At the recent Bloomberg BNA Conference on Revenue Recognition, a Deloitte partner observed that, to the extent that, in awarding compensation, companies use metrics that are keyed to revenue, the new revenue recognition standard could affect compensation or bonus plans because the ways of measuring and the timing of recognition of revenue change. He reminded attendees that, “‘when those plans were put into place, whatever they were, they overlap years. You then have the question of, ‘they set up some sort of benchmark and we’re going to pay someone a bonus based on how they do against this metric’— the problem is that metric was designed based on the old rules and you basically changed how you’re going to keep score.’” (See this article in Bloomberg BNA.)

How to address that problem?

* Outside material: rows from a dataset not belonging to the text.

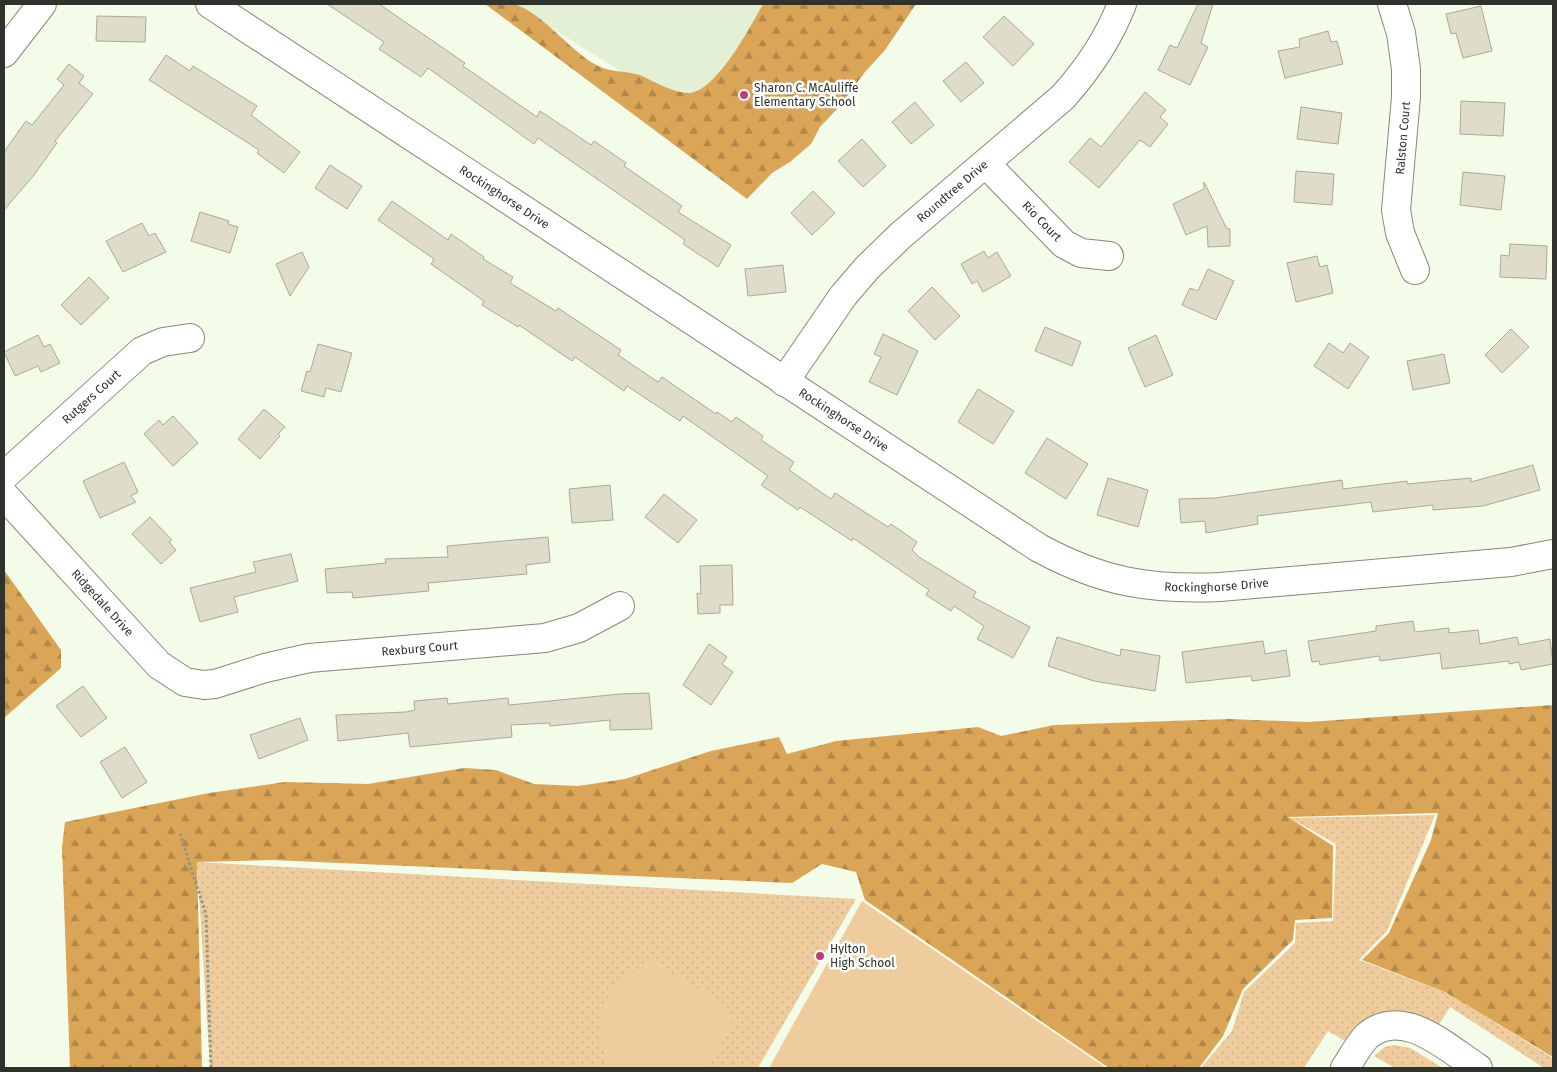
<svg xmlns="http://www.w3.org/2000/svg" width="1557" height="1072" viewBox="0 0 1557 1072" font-family="'Fira Sans',sans-serif">
<defs>
<pattern id="grass-dots" width="8" height="8" patternUnits="userSpaceOnUse" patternTransform="scale(1.25)"><rect width="8" height="8" fill="#efcc9e"/><path d="M2 2h.1M6 6h.1" fill="none" stroke="#cdb088" stroke-width="1.8" stroke-linecap="round"/></pattern>
<pattern id="forest-firs" width="22" height="20" patternUnits="userSpaceOnUse" patternTransform="scale(1.25)"><rect width="22" height="20" fill="#dba557"/><path d="M5 1l3.5 6h-7zM16 11l3.5 6h-7z" fill="#b28748"/></pattern>
</defs>
<rect width="100%" height="100%" fill="#f2fce8"/>
<polygon fill="#e3f0d6" points="514,4 910,4 769,165"/>
<g fill="url(#grass-dots)">
<path d="M1435,815L1387,931L1359,960L1445,992L1553,1058V1068H1544L1450,1007L1438,1026C1392,1004 1382,1009 1345,1041L1328,1031L1304,1068H1201L1232,1031L1244,992L1295,943L1296,923L1333,921L1336,844L1290,818Z"/>
<polygon points="197,862 856,899 758,1068 210,1068"/>
<polygon points="1394,1045 1410,1048 1443,1068 1395,1068 1374,1056 1385,1047"/>
</g>
<g fill="url(#forest-firs)">
<path d="M485,4C493,4 507,1 515,4C545,16 565,45 591,62C612,75 624,69 642,76C655,82 674,93 689,93C716,92 751,26 763,4H916L885,50L865,72L838,108L820,127L811,144L790,162L772,173L747,199Z"/>
<polygon points="4,570 61,650 61,668 4,718"/>
<polygon points="1553,705 1553,1057 1445,992 1362,960 1389,933 1431,840 1438,813 1288,817 1333,846 1332,918 1295,920 1293,940 1243,989 1223,1036 1199,1068 1109,1068 865,900 856,872 822,864 792,883 272,860 197,862 202,1068 70,1068 62,847 65,822 209,793 285,782 368,784 464,768 496,770 534,784 578,786 625,779 711,751 779,737 787,754 836,741 978,727 1001,736 1054,725 1229,719 1308,722"/>
</g>
<g fill="#efcc9e">
<polygon points="862,901 1106,1068 773,1068 770,1066"/>
<path d="M649,960L727,1006L733,1024L706,1068H611C584,1014 606,992 649,960Z"/>
</g>
<g fill="#dfddc8" stroke="#aba995">
<polygon points="327,4 379,4 465,63 463,66 537,117 540,111 591,145 594,141 626,163 624,166 682,206 678,212 731,245 718,267 683,244 685,240 538,138 534,144 428,68 421,77 379,49 384,42"/>
<polygon points="1198,4 1213,4 1201,43 1208,47 1190,85 1158,70 1170,45 1177,48"/>
<polygon points="1481,6 1492,51 1463,58 1456,33 1451,34 1446,14"/>
<polygon points="97,16 146,17 145,42 96,41"/>
<polygon points="1004,16 1034,44 1013,66 983,37"/>
<polygon points="1328,31 1331,42 1337,41 1343,64 1285,78 1278,51 1300,47 1299,39"/>
<polygon points="166,55 190,71 193,66 257,106 251,115 300,152 284,173 257,153 259,150 149,80"/>
<polygon points="966,62 984,83 961,102 943,81"/>
<polygon points="69,64 84,76 79,83 93,94 55,141 57,143 34,175 4,210 4,152 26,121 32,125 64,85 57,79"/>
<polygon points="1145,92 1166,110 1160,117 1168,124 1150,147 1140,140 1099,188 1069,162 1090,138 1101,147"/>
<polygon points="1461,101 1505,103 1503,136 1460,134"/>
<polygon points="915,102 934,125 911,144 892,122"/>
<polygon points="1301,107 1342,113 1338,144 1297,139"/>
<polygon points="862,139 886,166 863,187 838,161"/>
<polygon points="330,165 362,186 347,209 315,188"/>
<polygon points="1296,171 1334,174 1332,205 1294,202"/>
<polygon points="1463,172 1505,176 1501,210 1460,205"/>
<polygon points="1204,182 1227,229 1230,229 1230,246 1208,247 1207,226 1186,235 1173,204 1204,189"/>
<polygon points="813,191 835,213 812,235 791,213"/>
<polygon points="392,201 448,240 451,234 484,257 483,259 513,277 510,283 556,311 558,308 621,350 618,355 658,382 662,377 716,414 717,412 732,422 736,417 763,436 761,440 794,462 789,470 831,499 835,493 888,527 891,524 917,542 912,550 919,557 976,592 973,597 1030,627 1013,658 977,639 984,626 954,606 951,611 926,595 929,590 853,538 852,541 800,507 798,510 761,485 768,476 683,416 680,421 627,386 624,391 575,357 572,361 519,325 518,327 482,305 484,301 431,264 434,259 378,220"/>
<polygon points="200,212 229,221 228,224 238,227 230,253 191,241"/>
<polygon points="142,223 149,236 155,233 166,252 123,272 106,241"/>
<polygon points="1510,244 1547,246 1546,279 1500,277 1501,255 1509,256"/>
<polygon points="984,251 988,258 997,252 1011,276 983,292 977,281 972,284 961,264"/>
<polygon points="302,252 309,267 290,296 276,264"/>
<polygon points="1317,256 1320,267 1327,265 1333,293 1296,302 1287,263"/>
<polygon points="783,265 786,292 748,296 745,269"/>
<polygon points="1208,269 1234,281 1216,320 1182,305 1190,288 1198,291"/>
<polygon points="89,277 109,298 81,325 61,305"/>
<polygon points="932,287 960,316 935,340 908,311"/>
<polygon points="1045,327 1081,342 1072,366 1035,351"/>
<polygon points="1511,329 1529,347 1502,373 1485,355"/>
<polygon points="883,334 918,351 897,395 869,382 881,357 874,354"/>
<polygon points="38,335 44,347 50,344 60,363 41,372 38,366 15,376 4,352"/>
<polygon points="1156,335 1173,375 1145,387 1128,348"/>
<polygon points="1329,343 1343,353 1350,343 1369,357 1348,389 1314,366"/>
<polygon points="318,344 352,353 341,392 326,388 324,397 301,391 307,371 310,372"/>
<polygon points="1444,354 1450,383 1413,390 1407,361"/>
<polygon points="978,389 1014,411 993,444 958,422"/>
<polygon points="264,409 285,427 278,434 280,436 260,459 238,439"/>
<polygon points="173,416 198,443 173,466 144,434 159,420 163,425"/>
<polygon points="1047,438 1088,464 1066,499 1025,473"/>
<polygon points="124,462 138,492 131,496 136,502 100,518 83,481"/>
<polygon points="1533,465 1540,490 1483,506 1433,510 1433,505 1373,512 1371,502 1257,516 1258,524 1206,533 1205,521 1181,523 1179,499 1215,498 1342,480 1343,489 1407,481 1407,484 1471,478 1471,482"/>
<polygon points="1108,478 1148,490 1138,527 1097,515"/>
<polygon points="610,485 613,520 572,523 569,489"/>
<polygon points="664,494 697,520 678,543 645,517"/>
<polygon points="150,517 172,540 169,542 176,550 161,564 132,534"/>
<polygon points="548,537 550,562 526,565 527,574 428,583 429,591 353,598 352,592 327,593 325,569 386,563 385,559 448,557 447,546"/>
<polygon points="291,554 298,581 234,597 238,612 200,622 190,588 256,572 253,562"/>
<polygon points="732,565 733,605 720,605 720,613 698,614 697,593 701,594 700,566"/>
<polygon points="1413,621 1415,632 1449,628 1449,633 1478,630 1480,644 1517,637 1519,645 1550,639 1553,664 1521,670 1519,662 1509,664 1509,661 1442,669 1440,653 1380,661 1379,656 1320,665 1319,661 1312,662 1308,641 1376,631 1376,626"/>
<polygon points="1057,637 1120,656 1121,649 1160,656 1155,691 1094,681 1048,666"/>
<polygon points="1263,641 1265,654 1286,650 1290,676 1252,681 1251,676 1186,683 1182,652"/>
<polygon points="709,644 727,657 722,664 733,672 711,705 683,685"/>
<polygon points="83,686 107,718 81,737 56,706"/>
<polygon points="649,693 652,729 610,730 610,720 550,726 550,723 511,725 512,737 410,747 408,733 338,741 336,715 406,712 415,710 414,701 447,698 448,704 508,698 509,705 620,694"/>
<polygon points="300,718 308,740 259,759 250,735"/>
<polygon points="125,747 147,782 122,798 100,762"/>
</g>
<g fill="none" stroke-linecap="round" stroke-linejoin="round">
<defs>
<g id="minor">
<path id="s1" d="M210,4L1039,548C1102,582 1149,590 1220,587L1511,562L1553,554"/>
<polyline points="1392,4 1401,33 1406,69 1406,97 1396,210 1400,233 1415,270"/>
<polyline points="4,53 42,4"/>
<path id="s2" d="M986,164L1064,244L1081,253L1109,256"/>
<path id="s3" d="M784,382L843,296L867,268L900,236L1063,97C1089,68 1108,40 1122,4"/>
<path id="s4" d="M4,476L142,351L163,342L190,338"/>
<path id="s5" d="M4,495L159,665L185,682L204,685L215,684L265,668L309,658L545,638L579,628L620,606"/>
<path d="M1345,1068C1352,1058 1358,1045 1367,1036C1403,1005 1448,1049 1478,1068"/>
</g>
</defs>
<use href="#minor" stroke="#828a78" stroke-width="30"/>
<polyline stroke="#8e9587" stroke-width="3" stroke-dasharray="2.5 2.5" stroke-linecap="butt" points="180,834 206,914 211,1068"/>
<use href="#minor" stroke="#fff" stroke-width="28"/>
</g>
<g fill="#c13b7c" stroke="#fff" stroke-width="2">
<circle cx="744" cy="95" r="5"/>
<circle cx="820" cy="956" r="5"/>
</g>
<g text-anchor="middle" stroke-width="5" stroke-linejoin="round" paint-order="stroke">
<g font-size="12" fill="#30332c" stroke="#fff" text-anchor="start">
<text x="754" y="92">Sharon C. McAuliffe<tspan x="754" dy="14">Elementary School</tspan></text>
<text x="830" y="953">Hylton<tspan x="830" dy="14">High School</tspan></text>
</g>
<g font-size="12" fill="#30332c" stroke="#fff">
<text transform="translate(1403 138) rotate(-85)" y="4">Ralston Court</text>
<text dy="4" stroke="none"><textPath href="#s3" startOffset="256">Roundtree Drive</textPath></text>
<text dy="4" stroke="none"><textPath href="#s1" startOffset="352">Rockinghorse Drive</textPath></text>
<text dy="4" stroke="none"><textPath href="#s2" startOffset="80">Rio Court</textPath></text>
<text dy="4" stroke="none"><textPath href="#s4" startOffset="118">Rutgers Court</textPath></text>
<text dy="4" stroke="none"><textPath href="#s1" startOffset="758">Rockinghorse Drive</textPath></text>
<text dy="4" stroke="none"><textPath href="#s1" startOffset="1176">Rockinghorse Drive</textPath></text>
<text dy="4" stroke="none"><textPath href="#s5" startOffset="146">Ridgedale Drive</textPath></text>
<text dy="4" stroke="none"><textPath href="#s5" startOffset="500">Rexburg Court</textPath></text>
</g>
</g>
<rect width="1557" height="1072" fill="none" stroke="#30332c" stroke-width="10"/>
</svg>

The speaker indicated that two approaches had surfaced so far: “One approach is to keep two sets of books, one under the new standard and another for purposes of the compensation plan or bonus arrangement…..The second approach is to change the comp plan or bonus arrangement. Neither approach is an ‘obvious’ solution and comes with challenges and complications. ‘Can you do that unilaterally—there’s probably some legal implications—can you just say this was the bogey we had set up and we’re going to change that because we changed the way we’re keeping score for revenue we’re going to change the plan—not obvious how you just go ahead and do that….I’ve come across this with a number of companies and it’s presented some real issues in terms of how do we deal with this.’” Delay in dealing with the issue, and in involving others outside of accounting, he suggested, will just make it more complex.

According to this article in Compliance Week, under the new standard, even determining comp incentives that reward real growth will require serious reconsideration. The new standard “reconceives business transactions as a series of performance obligations, with revenue recognized as each obligation within a transaction comes to pass,” with the result that revenue may be more volatile and less predictable. Accordingly, companies will need to reexamine definitions, calculations and targets in incentive plans and other performance-based compensatory agreements in light of the new standard, particularly multi-year metrics and targets.

Another commentator cited in the article cautioned companies to expect a “renewed focus” by proxy advisory firms and institutional investors on disclosures surrounding the determination of performance metrics and targets, particularly “on whether targeted performance levels are sufficiently rigorous.” Targets that are lowered to adjust for the new standard may appear to be simply changes made to make goals “more easily achievable,” requiring that companies provide more transparency and clear disclosure to explain the reasons underlying the decisions made. Companies may need to “develop an easy-to-understand disclosure process to manage investor and proxy adviser concerns and to explain revenue matters that require a more nuanced view of operations.”

Not only will performance goals be affected, one commentator observed, companies that have clawback provisions may also need to reexamine those to determine if they are implicated in any way. For example, companies electing to apply the new standard retrospectively (e.g., 2017 and 2016 revenues in addition to 2018) may want to ensure that clawbacks are not inadvertently triggered as a result. (See this PubCo post.)